Recently a story appeared (English, Hebrew) about part of an Ottoman-era pipe found in Jerusalem with the words in Arabic القلب لغة المحبوب. (A picture of the pipe-piece is included with the story, but it is unfortunately of such low resolution that it borders on being useless.) The Arabic words are said to mean in the English version, “Heart is language for the lover,” which, being pretty shabby English, is supplied with the interpretation, “love is language for the lovers;” still not very good English. In the Hebrew version, both times a translation is given, it’s the same: האהבה היא שפת האוהבים, that is, something equivalent to the English “interpretation”, with “heart” becoming “love” and “lovers” being plural and made to be agents rather than patients. To be clear, the last word in the original Arabic sentence is singular and passive, and since a definite singular noun (like indefinite plural nouns) can have a generic meaning in English, I see no reason to change “lover” to “lovers”. In addition, while “lover” is not completely wrong, better would be “beloved”. Now to the meaning of قلب (cf. Lane pp. 2553-2554): it is probably a stretch to go from “heart” to “love”, as in both the English and Hebrew versions of this report. Something along the lines of “sincerity” or “intimacy” is probably meant. So, lest I be accused of deriding someone else’s translation without offering one of my own for someone else’s derision: “Sincerity is the beloved’s language.” If Spanish is the loving tongue (which I do not necessarily concede), the pipe must be the loving smoke. (Note that in the song “Spanish is the Loving Tongue,” we hear a few times “mi corazón”, that is, “my heart” in the meaning of English “sweetheart“.)

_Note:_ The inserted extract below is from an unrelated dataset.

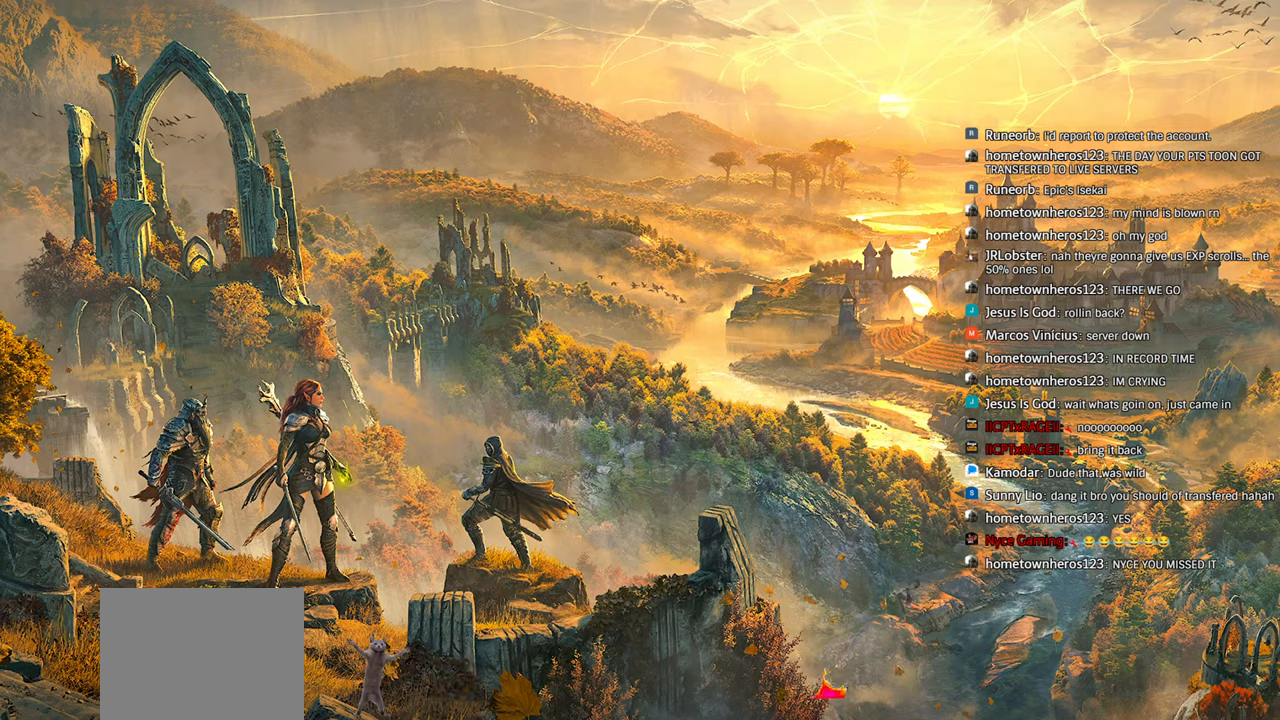
{"buttons": ["L1"], "left_stick": "center", "right_stick": "center", "events": []}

I’ll take this opportunity to point out a few studies dealing with smoking in Ottoman-ruled lands:
- Aimee C. Bouzigard, Archaeological Evidence for the Consumption of Tobacco and Coffee in Ottoman Arabia, M.A. thesis, East Carolina University, 2010.
- James Grehan, “Smoking and ‘Early Modern’ Sociability: The Great Tobacco Debate in the Ottoman Middle East (Seventeenth to Eighteenth Centuries),” American Historical Review 3 (2006): 1352-1377.

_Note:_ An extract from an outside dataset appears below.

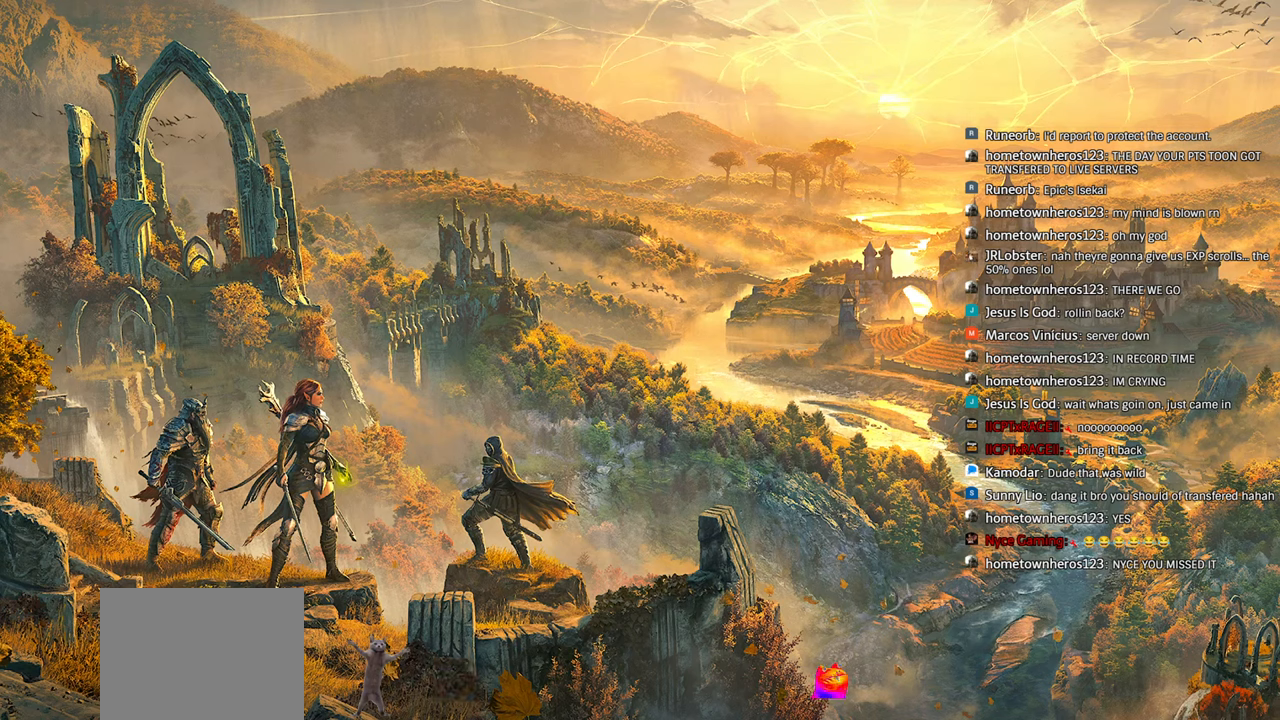
{"buttons": ["L1"], "left_stick": "center", "right_stick": "center", "events": []}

- Cheryl Ward and Uzi Baram, “Global Markets, Local Practice: Ottoman-period Clay Pipes and Smoking Paraphernalia from the Red Sea Shipwreck at Sadana Island, Egypt,” International Journal of Historical Archaeology 10 (2006): 135-158.
A number of pictures and drawings of pipes from various parts of the world and various time periods will be found in:
- Alfred Dunhill, The Pipe Book (1924, rev. ed. 1969).
- Sander L. Gilman and Zhou Xun, eds., Smoke: A Global History of Smoking (London: Reaktion Books, 2004).
The subject of tobacco aroused the literary and legal acumen of a number of Muslim writers, most famously perhaps ˤAbd al-Ġanī al-Nābulsī (1641-1731), but there are many other works, several of which are anonymous. Most of these texts remain only in manuscript. As just two collection examples, note W. Ahlwardt’s catalog of Arabic manuscripts at Berlin, vol. 5 (Berlin, 1893), nos. 5486-5496 (including ḥašīš), and some texts in the Daiber Collection at the Institute of Oriental Culture, the University of Tokyo, which is searchable here.
As a final and tangential note, I add that more recent Gǝˤǝz manuscripts occasionally have anti-smoking notes. To my knowledge, nothing on this has been published, but you can see some references by searching the EMML manuscripts in HMML’s catalog.